> _PAGE EXCERPT_
## How to get access to XBRL data using Python
References
- US xbrl: https://xbrl.us/
- See ch.11.4 in https://papers.ssrn.com/sol3/papers.cfm?abstract_id=3576098

All xbrl data for each 10-K filing are included in "XBRL INSTANCE DOCUMENT". For example, see the last file in https://www.sec.gov/Archives/edgar/data/1690820/000169082022000080/0001690820-22-000080-index.htm.  
This .ipynb demonstrates how to get several values from a few XBRL documents.

--------------

### import and set-ups

In [1]:
import requests
import re
from html import unescape
headers= {'user-agent': 'sample text'}

### example url set-ups

In [3]:
url1= "https://www.sec.gov/Archives/edgar/data/1690820/000169082022000080/cvna-20211231_htm.xml"
url2= "https://www.sec.gov/Archives/edgar/data/100517/000010051722000009/ual-20211231_htm.xml"
url3= "https://www.sec.gov/Archives/edgar/data/1334036/000133403622000011/crox-20211231_htm.xml"

url_dicts= {'Carvana': url1,
           'United Airlines': url2,
           'Crox': url3
           }

In [4]:
for key, value in url_dicts.items():
    print(key, value)

Carvana https://www.sec.gov/Archives/edgar/data/1690820/000169082022000080/cvna-20211231_htm.xml
United Airlines https://www.sec.gov/Archives/edgar/data/100517/000010051722000009/ual-20211231_htm.xml
Crox https://www.sec.gov/Archives/edgar/data/1334036/000133403622000011/crox-20211231_htm.xml


--------------

## Extract data from XBRL

#### Emerging growth companies

In [32]:
print("----------------------------------------")
print("Emerging growth companies obtained from XBRL")
print("----------------------------------------")

for key, value in url_dicts.items():
    response = requests.get(value, headers= headers)
    xbrl_10k=response.text
    pattern=re.compile(r"<dei:EntityEmergingGrowthCompany.*?>(.*?)<.*?EntityEmergingGrowthCompany>", re.DOTALL | re.IGNORECASE)
    egc= pattern.search(xbrl_10k).group(1)
    print(f"\t{key:<20}: {str(egc)}")   

----------------------------------------
Emerging growth companies obtained from XBRL
----------------------------------------
	Carvana             : false
	United Airlines     : false
	Crox                : false


#### Well-known seasoned issuers

In [14]:
print("----------------------------------------")
print("Well-known seasoned issuers obtained from XBRL")
print("----------------------------------------")

for key, value in url_dicts.items():
    response = requests.get(value, headers= headers)

> _TASK ITEM_
Name every company that appears as a key in url_dicts on the XBRL page above.

> _SOURCE MATERIAL_
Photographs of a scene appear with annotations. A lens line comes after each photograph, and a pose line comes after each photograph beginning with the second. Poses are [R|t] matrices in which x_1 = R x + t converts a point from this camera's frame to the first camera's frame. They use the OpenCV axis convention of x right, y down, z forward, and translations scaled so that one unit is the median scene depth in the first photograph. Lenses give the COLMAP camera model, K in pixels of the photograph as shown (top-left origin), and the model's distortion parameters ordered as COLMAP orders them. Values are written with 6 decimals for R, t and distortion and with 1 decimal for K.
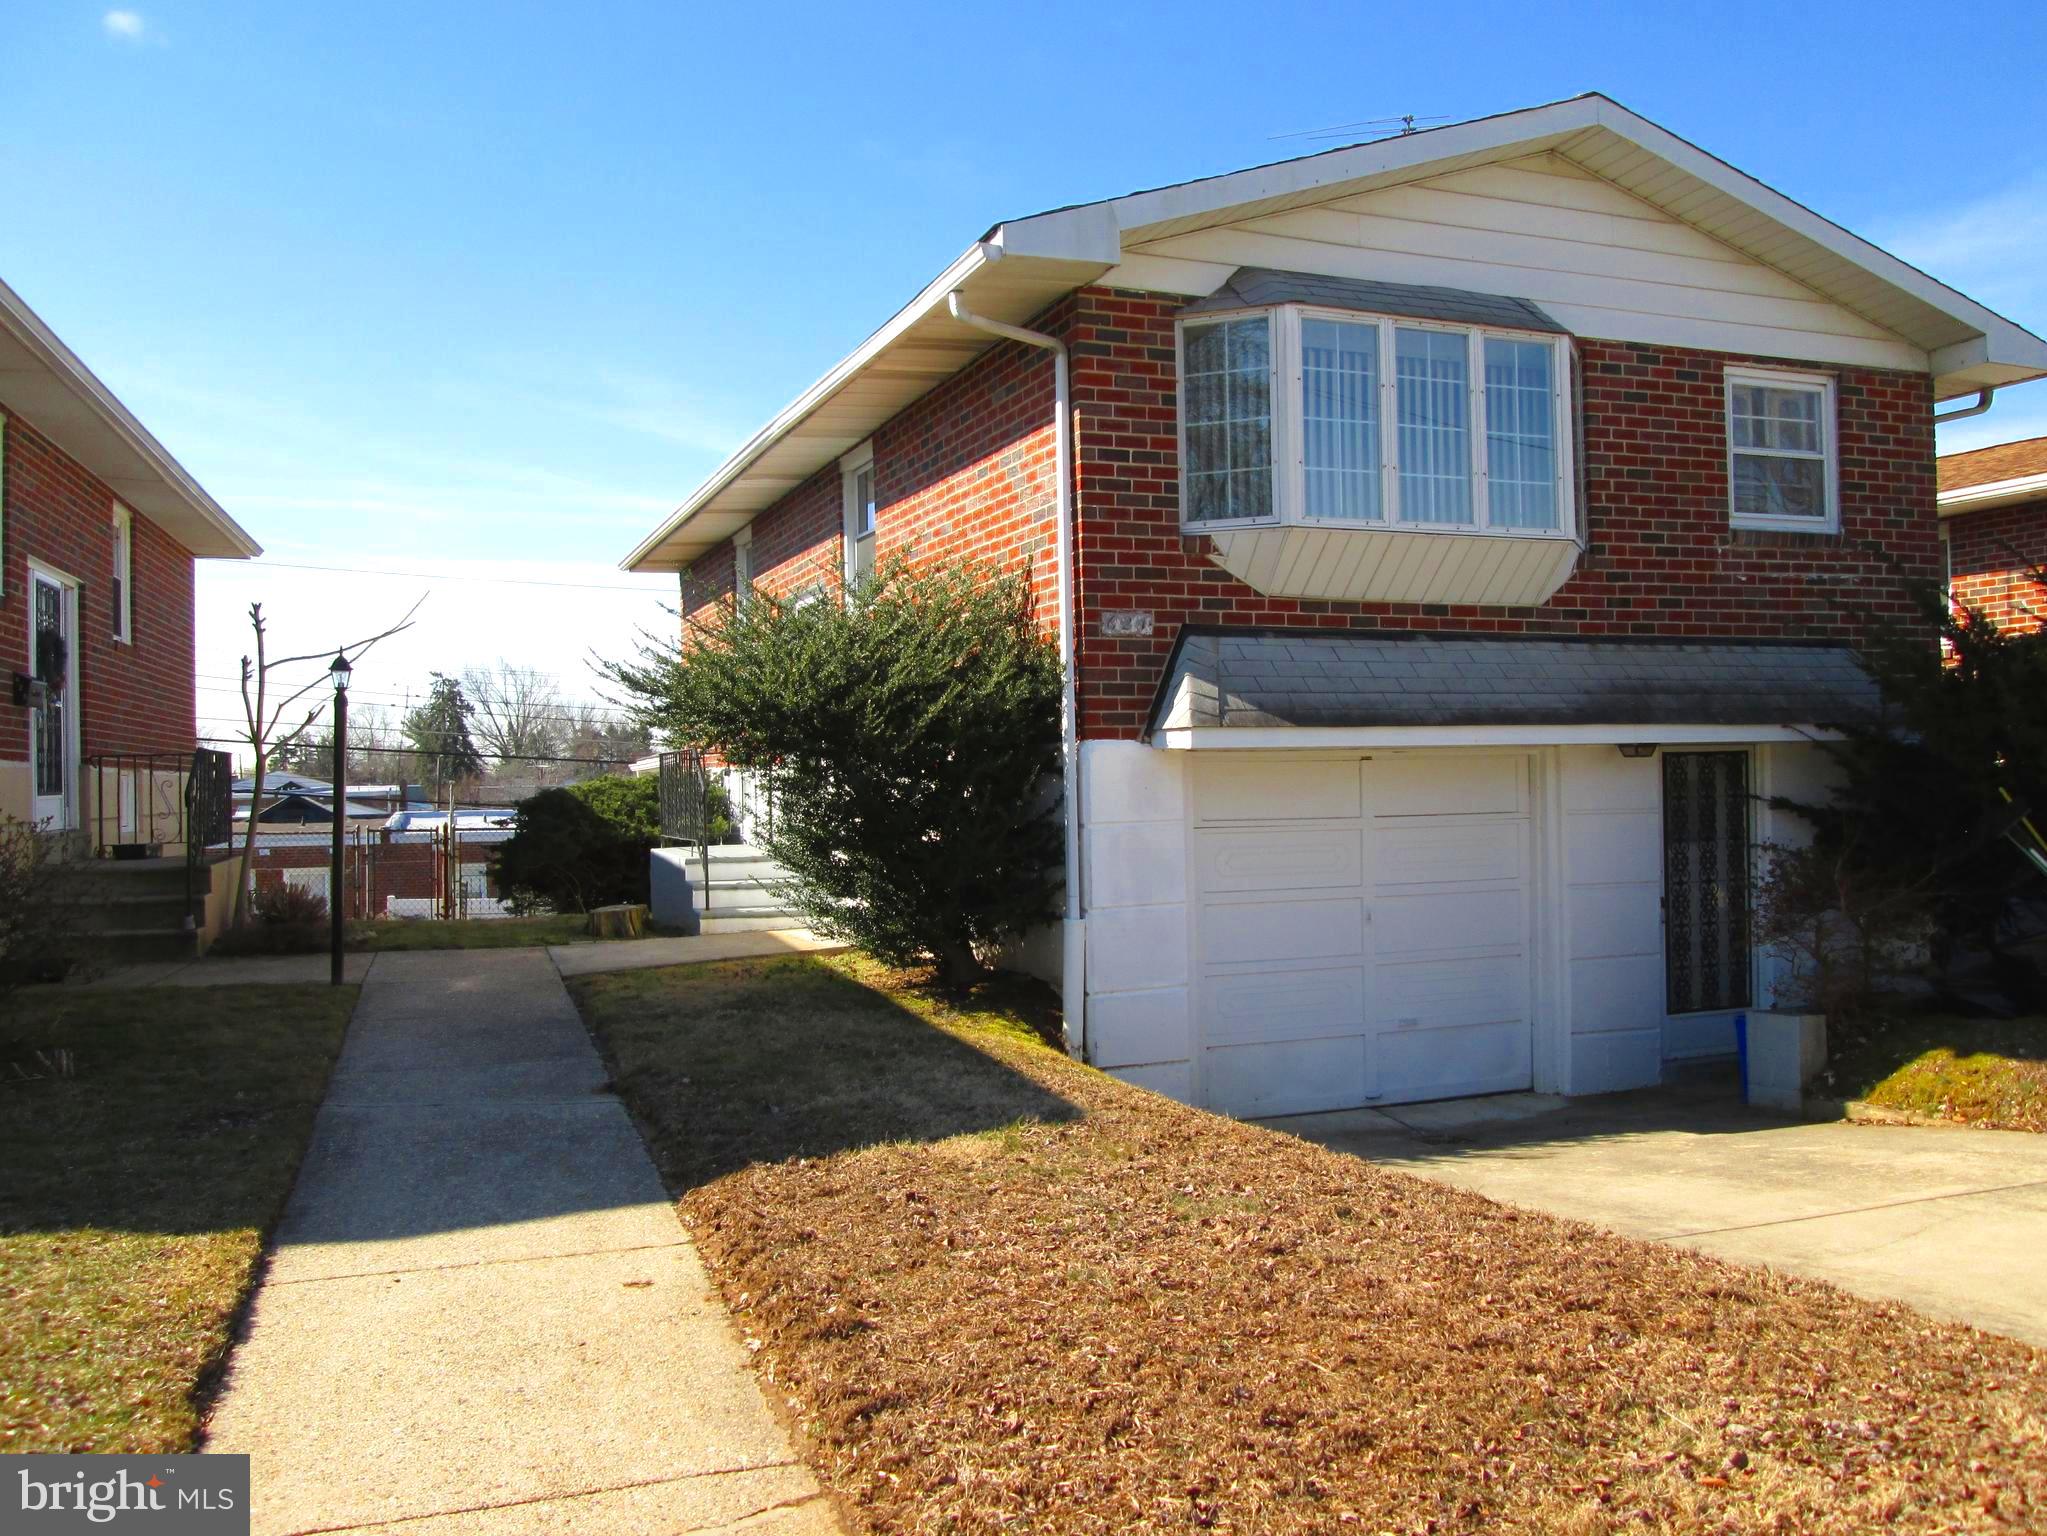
lens RADIAL K [[1696.5, 0, 1017.9], [0, 1696.5, 764.4], [0, 0, 1]] dist [-0.078074, 0.047641]
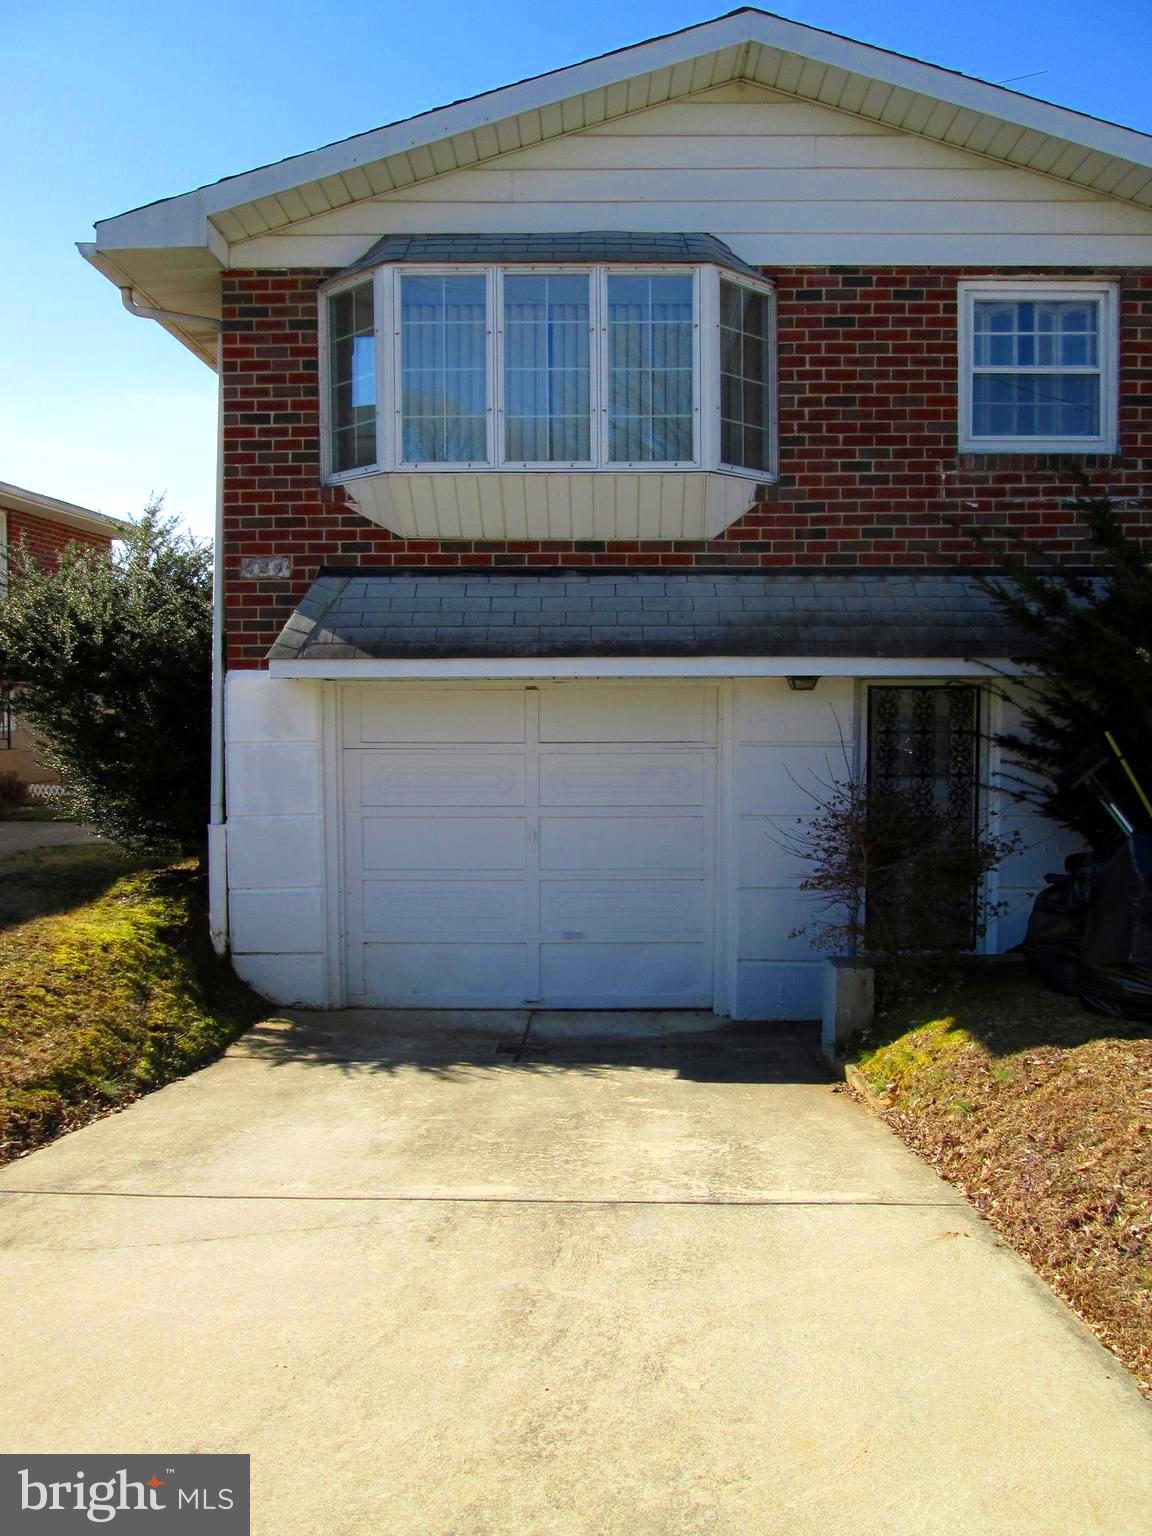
lens RADIAL K [[1273.0, 0, 575.9], [0, 1273.0, 772.0], [0, 0, 1]] dist [-0.078074, 0.047641]
pose [[0.930651, 0.034758, -0.364253, 0.529205], [-0.010725, 0.997642, 0.067797, -0.005625], [0.365751, -0.059189, 0.928829, 0.259106]]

> _YOUR RESPONSE_
Carvana, United Airlines, Crox